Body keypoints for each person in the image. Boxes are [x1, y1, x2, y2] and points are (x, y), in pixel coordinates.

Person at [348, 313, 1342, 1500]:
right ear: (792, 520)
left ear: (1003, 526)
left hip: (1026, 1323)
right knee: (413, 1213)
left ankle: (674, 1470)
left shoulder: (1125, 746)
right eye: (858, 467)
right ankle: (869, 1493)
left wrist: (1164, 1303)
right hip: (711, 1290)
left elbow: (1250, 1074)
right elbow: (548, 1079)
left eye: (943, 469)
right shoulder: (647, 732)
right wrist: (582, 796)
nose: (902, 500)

* * *

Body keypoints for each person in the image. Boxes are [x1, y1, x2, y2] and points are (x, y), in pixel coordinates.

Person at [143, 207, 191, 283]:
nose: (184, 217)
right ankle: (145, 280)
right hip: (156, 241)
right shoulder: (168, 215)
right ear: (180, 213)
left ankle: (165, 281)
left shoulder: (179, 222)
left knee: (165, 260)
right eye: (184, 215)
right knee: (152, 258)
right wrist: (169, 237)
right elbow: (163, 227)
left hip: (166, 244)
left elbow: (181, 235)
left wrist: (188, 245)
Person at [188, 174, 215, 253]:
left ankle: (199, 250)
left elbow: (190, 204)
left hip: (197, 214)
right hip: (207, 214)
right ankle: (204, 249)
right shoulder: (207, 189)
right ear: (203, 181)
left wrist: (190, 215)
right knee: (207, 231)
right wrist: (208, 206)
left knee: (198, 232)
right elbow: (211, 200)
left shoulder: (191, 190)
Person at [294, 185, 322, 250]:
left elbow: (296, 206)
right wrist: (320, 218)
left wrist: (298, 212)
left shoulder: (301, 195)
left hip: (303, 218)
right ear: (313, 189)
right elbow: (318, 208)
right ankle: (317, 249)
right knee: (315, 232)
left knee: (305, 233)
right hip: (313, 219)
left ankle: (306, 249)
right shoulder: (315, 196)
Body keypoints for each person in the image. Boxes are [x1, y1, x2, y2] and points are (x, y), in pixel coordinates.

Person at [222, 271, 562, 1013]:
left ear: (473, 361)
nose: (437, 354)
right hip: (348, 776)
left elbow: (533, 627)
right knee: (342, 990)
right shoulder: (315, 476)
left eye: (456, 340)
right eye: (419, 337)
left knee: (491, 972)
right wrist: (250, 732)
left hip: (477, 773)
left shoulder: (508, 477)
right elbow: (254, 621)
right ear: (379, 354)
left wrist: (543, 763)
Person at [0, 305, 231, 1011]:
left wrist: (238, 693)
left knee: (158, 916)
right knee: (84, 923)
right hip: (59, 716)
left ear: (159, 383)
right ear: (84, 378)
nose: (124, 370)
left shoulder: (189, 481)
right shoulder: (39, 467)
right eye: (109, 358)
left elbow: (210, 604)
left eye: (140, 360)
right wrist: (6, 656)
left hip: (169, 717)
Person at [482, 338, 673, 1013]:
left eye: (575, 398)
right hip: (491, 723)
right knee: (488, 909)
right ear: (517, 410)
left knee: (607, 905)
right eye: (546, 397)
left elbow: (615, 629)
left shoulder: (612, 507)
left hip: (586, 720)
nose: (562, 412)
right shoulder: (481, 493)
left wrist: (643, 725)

Required work -
Retype, exactly and in full, the lines above from the one containing "right elbow: (254, 621)" through the one containing "left wrist: (643, 725)".

The completed task -
right elbow: (254, 621)
right ear: (379, 354)
left wrist: (543, 763)
Person at [0, 305, 231, 1011]:
left wrist: (238, 693)
left knee: (158, 916)
right knee: (84, 923)
right hip: (59, 716)
left ear: (159, 383)
right ear: (84, 378)
nose: (124, 370)
left shoulder: (189, 481)
right shoulder: (39, 467)
right eye: (109, 358)
left elbow: (210, 604)
left eye: (140, 360)
right wrist: (6, 656)
left hip: (169, 717)
Person at [482, 338, 673, 1013]:
left eye: (575, 398)
right hip: (491, 723)
right knee: (488, 909)
right ear: (517, 410)
left knee: (607, 905)
right eye: (546, 397)
left elbow: (615, 629)
left shoulder: (612, 507)
left hip: (586, 720)
nose: (562, 412)
right shoulder: (481, 493)
left wrist: (643, 725)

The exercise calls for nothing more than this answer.